* Aim of the exercise
Could you give back the records exactly, taking out the pictures?

# # #

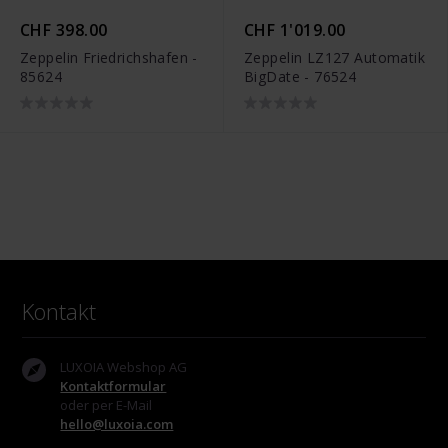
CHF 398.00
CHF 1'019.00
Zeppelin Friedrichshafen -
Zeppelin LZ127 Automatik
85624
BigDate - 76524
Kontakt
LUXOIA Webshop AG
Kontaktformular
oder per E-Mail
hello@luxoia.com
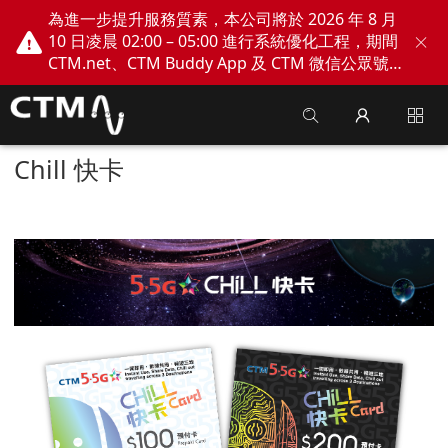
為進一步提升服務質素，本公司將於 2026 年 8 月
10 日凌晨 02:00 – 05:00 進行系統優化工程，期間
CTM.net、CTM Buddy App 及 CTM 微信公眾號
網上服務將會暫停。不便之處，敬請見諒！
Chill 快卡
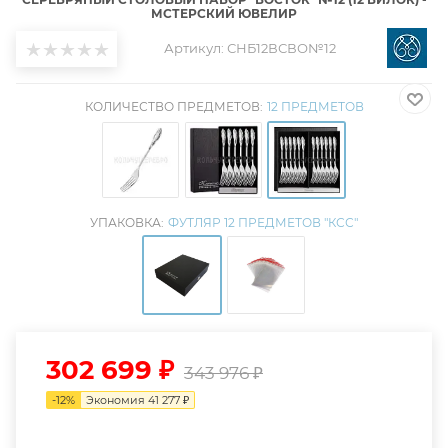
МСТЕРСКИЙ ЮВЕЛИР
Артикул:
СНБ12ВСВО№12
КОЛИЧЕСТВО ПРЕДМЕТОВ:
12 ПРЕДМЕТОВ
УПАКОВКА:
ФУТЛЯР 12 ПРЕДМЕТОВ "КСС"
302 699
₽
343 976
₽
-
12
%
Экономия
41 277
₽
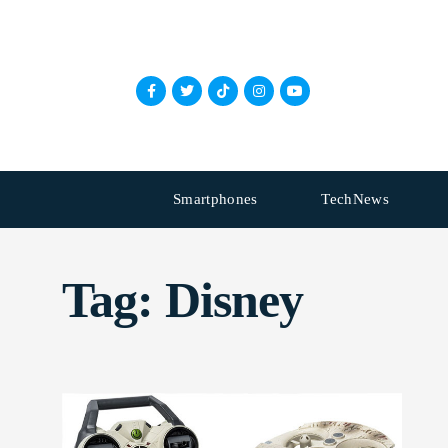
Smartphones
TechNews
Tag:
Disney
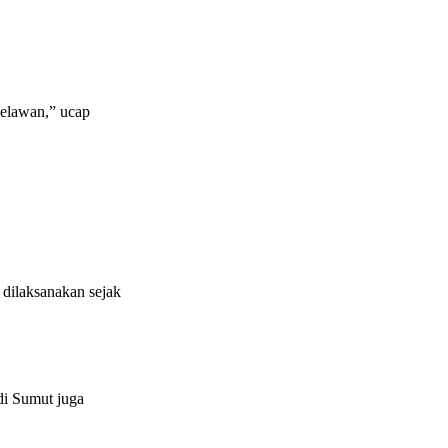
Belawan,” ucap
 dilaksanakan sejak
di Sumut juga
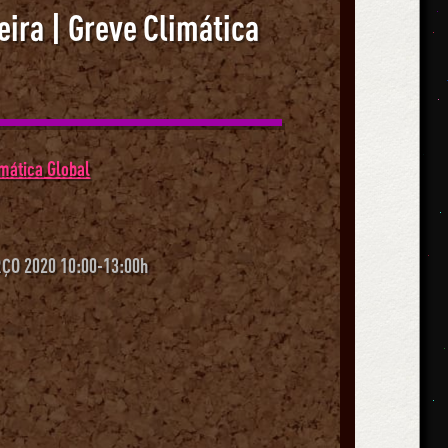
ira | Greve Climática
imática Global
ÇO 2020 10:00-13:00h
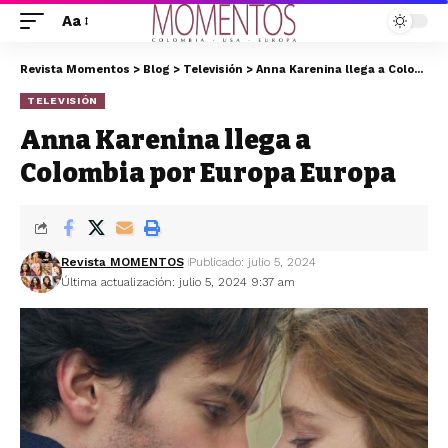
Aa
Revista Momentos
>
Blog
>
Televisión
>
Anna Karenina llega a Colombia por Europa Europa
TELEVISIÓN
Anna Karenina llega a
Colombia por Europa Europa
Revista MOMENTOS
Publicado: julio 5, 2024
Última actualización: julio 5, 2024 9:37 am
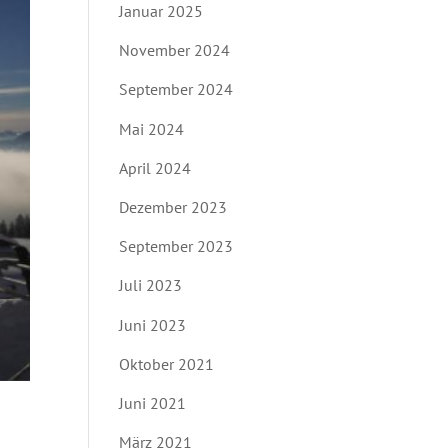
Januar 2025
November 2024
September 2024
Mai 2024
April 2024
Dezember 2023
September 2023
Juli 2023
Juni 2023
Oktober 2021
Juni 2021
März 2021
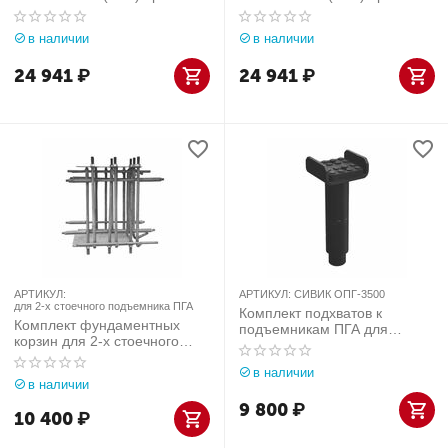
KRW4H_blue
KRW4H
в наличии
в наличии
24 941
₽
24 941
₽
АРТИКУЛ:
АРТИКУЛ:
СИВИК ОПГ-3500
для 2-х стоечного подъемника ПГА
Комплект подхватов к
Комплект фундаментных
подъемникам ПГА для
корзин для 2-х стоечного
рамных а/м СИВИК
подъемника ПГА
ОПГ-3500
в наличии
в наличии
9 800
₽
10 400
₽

# # #

* Answer for this exercise
CHF 398.00
CHF 1'019.00
Zeppelin Friedrichshafen -
Zeppelin LZ127 Automatik
85624
BigDate - 76524
Kontakt
LUXOIA Webshop AG
Kontaktformular
oder per E-Mail
hello@luxoia.com
為進一步提升服務質素，本公司將於 2026 年 8 月
10 日凌晨 02:00 – 05:00 進行系統優化工程，期間
CTM.net、CTM Buddy App 及 CTM 微信公眾號
網上服務將會暫停。不便之處，敬請見諒！
Chill 快卡
МСТЕРСКИЙ ЮВЕЛИР
Артикул:
СНБ12ВСВО№12
КОЛИЧЕСТВО ПРЕДМЕТОВ:
12 ПРЕДМЕТОВ
УПАКОВКА:
ФУТЛЯР 12 ПРЕДМЕТОВ "КСС"
302 699
₽
343 976
₽
-
12
%
Экономия
41 277
₽
Smartphones
TechNews
Tag:
Disney
Belawan,” ucap
 dilaksanakan sejak
di Sumut juga
ira | Greve Climática
imática Global
ÇO 2020 10:00-13:00h
Aa
Revista Momentos
>
Blog
>
Televisión
>
Anna Karenina llega a Colombia por Europa Europa
TELEVISIÓN
Anna Karenina llega a
Colombia por Europa Europa
Revista MOMENTOS
Publicado: julio 5, 2024
Última actualización: julio 5, 2024 9:37 am
Januar 2025
November 2024
September 2024
Mai 2024
April 2024
Dezember 2023
September 2023
Juli 2023
Juni 2023
Oktober 2021
Juni 2021
März 2021
KRW4H_blue
KRW4H
в наличии
в наличии
24 941
₽
24 941
₽
АРТИКУЛ:
АРТИКУЛ:
СИВИК ОПГ-3500
для 2-х стоечного подъемника ПГА
Комплект подхватов к
Комплект фундаментных
подъемникам ПГА для
корзин для 2-х стоечного
рамных а/м СИВИК
подъемника ПГА
ОПГ-3500
в наличии
в наличии
9 800
₽
10 400
₽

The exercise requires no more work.